Japan currently operates a fleet of 18 diesel-electric submarines divided into three classes. The oldest is the Harushio class, of which only three of the original seven are still active. Of the three, two are used only for training. The Japanese also operate 11 larger Oyashio class submarines, the first of which was commissioned in 1998. Finally, the Soryu class, of which four are already commissioned and four more are slated to be built, is an upgraded and modified version of the original Oyashio equipped with air independent propulsion that allows diesel-electric submarines to stay submerged for much longer durations. These vessels are an integral part of monitoring major avenues of approach to Japan.
The sinking of the South Korean Pohang class corvette Cheonan in March 2010, reportedly by a North Korean submarine, has only emphasized the role South Korean submarines can play in protecting the maritime approaches to South Korea from attacks by North Korean forces. South Korea's submarines play dual roles in this regard. They attempt to detect and monitor for hostile intent from any North Korean maritime vessel but also can be used for the stealthy insertion of special operations forces for sabotage or intelligence purposes.

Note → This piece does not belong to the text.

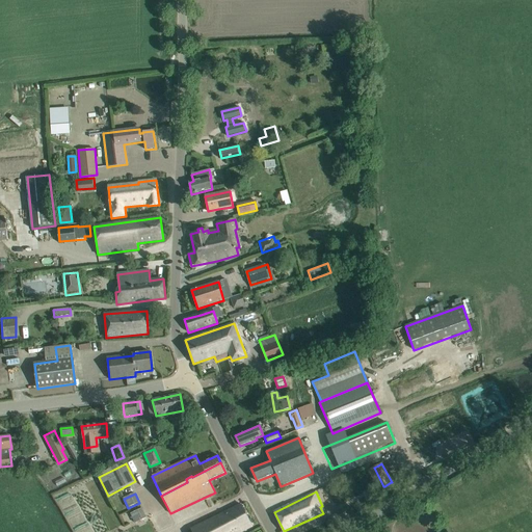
[(241,505),(232,509),(188,531),(240,531),(253,526),(241,505)]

Though primarily concerned with securing itself against the threat from North Korea, South Korea is seeking to expand its blue water capabilities by acquiring new vessels. South Korea's navy intends to improve its underwater warfare capabilities by steadily bolstering its nine German-built Type 209 submarines with at least nine more sophisticated and air independent propulsion-equipped Type 214 submarines. The South Korean navy already operates three Type 214 submarines and an additional six boats are expected before 2018, which would bring South Korea's total submarine force to 18.

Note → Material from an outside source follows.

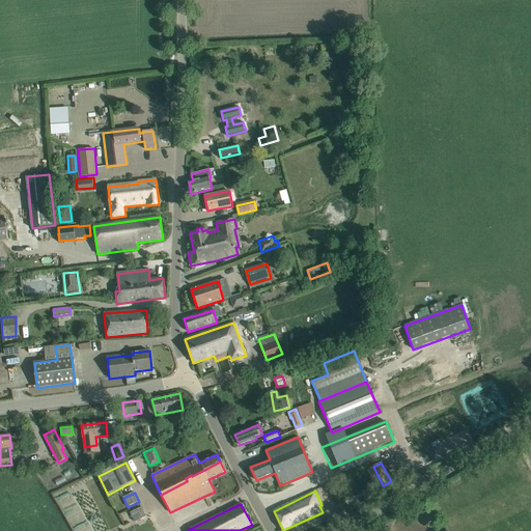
[(135,522),(146,518),(142,508),(131,513),(135,522)]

The Australian navy's principle mission is to deny adversaries the use of Australia's maritime approaches while ensuring unimpeded trade to and from the Australian mainland. Seaborne trade is Australia's economic lifeline; more than 75 percent of its exports and imports (by value) travel by sea. While Australia depends on the United States to secure global sea routes, the navy wants to expand its capabilities in the immediate maritime approaches to Australia by upgrading some of its current ships and fielding new vessels.

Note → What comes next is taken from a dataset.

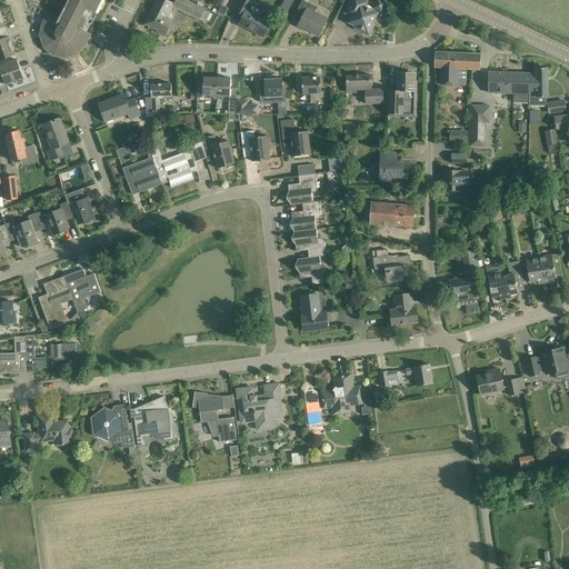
[(30,0),(31,0),(30,0),(68,0),(59,18),(50,13),(45,25),(42,35),(46,46),(55,53),(66,56),(76,52),(83,43),(87,38),(83,37),(102,0),(30,0)]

The submarine, as a particularly cost-effective platform, theoretically is an excellent fit for Australia's needs. However, the country's submarine force has encountered substantial problems. In June 2008, there was a shortage of 37 percent in the number of submariners, and Australia's fleet of six Collins class vessels has been plagued with mechanical problems. The difficulties with the Collins class vessels and the perception of an encroaching China have made the need for a new submarine fleet the subject of governmental and public debate. Australia currently plans to acquire 12 conventional submarines within the next 15 to 20 years.
Japan, South Korea, Australia and other seafaring powers in the Western Pacific — including China and the United States — have different doctrines based on their specific interests and geopolitical positions. Yet the submarine plays a pivotal role in all these countries' military strategies. As a versatile and cost-effective platform that is useful in numerous contingencies and operations, the submarine will continue to figure prominently in the naval modernization efforts of East Asian maritime powers.